At this point, the guide noted it was going to rain. He explained that in addition to feeling it in the air, he could hear upcoming rain because all of the birds come out for one last feast as they knew they wouldn’t be able to find insects during a storm.
We loaded back into the longboats as the rain started.
Faster than I understand to be possible, the river switched from calm waterway to white water rapids. The wind immediately picked up and we were bulleted with leaves and rain from all directions.
The guide drove the motorized boat at full speed. We narrowly dodged swinging vines and rapids. I sat at the bow completely soaked and absolutely thrilled. My adrenaline was pumping, my senses were heightened and I was living through one of the most thrilling scenes of my life.
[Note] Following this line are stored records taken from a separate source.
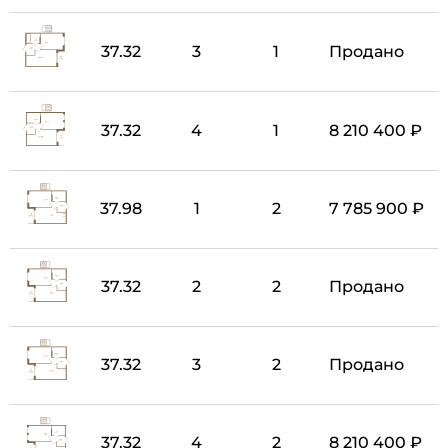
37.32
3
1
Продано
37.32
4
1
8 210 400 ₽
37.98
1
2
7 785 900 ₽
37.32
2
2
Продано
37.32
3
2
Продано
37.32
4
2
8 210 400 ₽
Several hours later I made it back to my hotel and immediately feel asleep with a smile on my face.
The Water Village
The next morning, I forced myself out of bed and into yet another taxi. I had heard about a local water village and was tired but eager to check it out. I was dropped off at the waterfront of the capital city and instantly realized I had no way to get to actual water village (which as one would expect, was located offshore).
Within seconds a boat drove up and asked me if I needed a water taxi. Problem solved.
The village on stilts was massive. It was connected by seemingly endless thin wooden paths and contained hundreds if not thousands of water houses.
As soon as I landed on the water village, I immediately noticed how nice everyone was. Stranger after stranger went out of their way to greet me and learn about where I was from. One family even took me in to have photos taken with me and their children. These people were as warm as the mainlanders were cold.
They explained that their village lifestyle had become so popular that the government had started to build floating suburbs around it.
They also explained that while many people assumed the community was poor due to the state of their houses, that they were actually quite well off. They pointed at the shore where they parked their sports-cars. (no joke!)
With a huge smile on my face, my journey to Brunei came to an end. It was a constant experience of amazement and exposure to new lifestyles. A week prior, I had never even heard of the country. After visiting, it quickly became one of my favorite travel destinations.
I say this not as hyperbole. My days spent in Brunei were some of the best of my life.